## Task to carry out
Output, please, exactly those lines of the listing that come before the line with "teapot: present [108,30,146,60]", along with that line itself.

Source information: Begin

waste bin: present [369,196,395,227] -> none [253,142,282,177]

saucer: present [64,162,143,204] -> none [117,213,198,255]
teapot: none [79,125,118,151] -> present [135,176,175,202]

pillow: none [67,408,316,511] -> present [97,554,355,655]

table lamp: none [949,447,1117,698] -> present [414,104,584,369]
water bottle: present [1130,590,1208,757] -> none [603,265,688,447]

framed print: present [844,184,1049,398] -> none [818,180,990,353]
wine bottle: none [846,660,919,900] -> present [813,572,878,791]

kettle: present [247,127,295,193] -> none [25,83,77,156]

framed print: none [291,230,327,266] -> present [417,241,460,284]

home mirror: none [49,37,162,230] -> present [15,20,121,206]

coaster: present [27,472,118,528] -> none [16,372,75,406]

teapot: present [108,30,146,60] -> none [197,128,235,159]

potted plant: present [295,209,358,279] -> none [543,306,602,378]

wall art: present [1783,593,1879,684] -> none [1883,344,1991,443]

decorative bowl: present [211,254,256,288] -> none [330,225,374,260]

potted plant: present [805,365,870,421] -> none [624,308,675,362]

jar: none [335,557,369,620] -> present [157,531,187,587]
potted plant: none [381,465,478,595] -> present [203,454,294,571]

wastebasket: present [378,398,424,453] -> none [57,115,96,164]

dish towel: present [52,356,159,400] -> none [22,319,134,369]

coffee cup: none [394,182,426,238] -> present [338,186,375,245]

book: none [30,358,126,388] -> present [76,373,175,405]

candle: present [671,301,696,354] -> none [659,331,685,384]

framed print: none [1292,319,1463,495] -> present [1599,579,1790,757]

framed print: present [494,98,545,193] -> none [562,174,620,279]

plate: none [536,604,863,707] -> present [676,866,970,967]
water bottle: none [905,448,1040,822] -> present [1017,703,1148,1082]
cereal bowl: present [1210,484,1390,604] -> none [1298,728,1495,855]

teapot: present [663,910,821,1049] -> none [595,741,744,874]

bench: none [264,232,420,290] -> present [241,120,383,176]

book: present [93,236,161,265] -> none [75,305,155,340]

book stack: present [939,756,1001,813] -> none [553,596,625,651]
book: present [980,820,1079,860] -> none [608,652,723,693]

Source information: End

## Exercise result
waste bin: present [369,196,395,227] -> none [253,142,282,177]

saucer: present [64,162,143,204] -> none [117,213,198,255]
teapot: none [79,125,118,151] -> present [135,176,175,202]

pillow: none [67,408,316,511] -> present [97,554,355,655]

table lamp: none [949,447,1117,698] -> present [414,104,584,369]
water bottle: present [1130,590,1208,757] -> none [603,265,688,447]

framed print: present [844,184,1049,398] -> none [818,180,990,353]
wine bottle: none [846,660,919,900] -> present [813,572,878,791]

kettle: present [247,127,295,193] -> none [25,83,77,156]

framed print: none [291,230,327,266] -> present [417,241,460,284]

home mirror: none [49,37,162,230] -> present [15,20,121,206]

coaster: present [27,472,118,528] -> none [16,372,75,406]

teapot: present [108,30,146,60] -> none [197,128,235,159]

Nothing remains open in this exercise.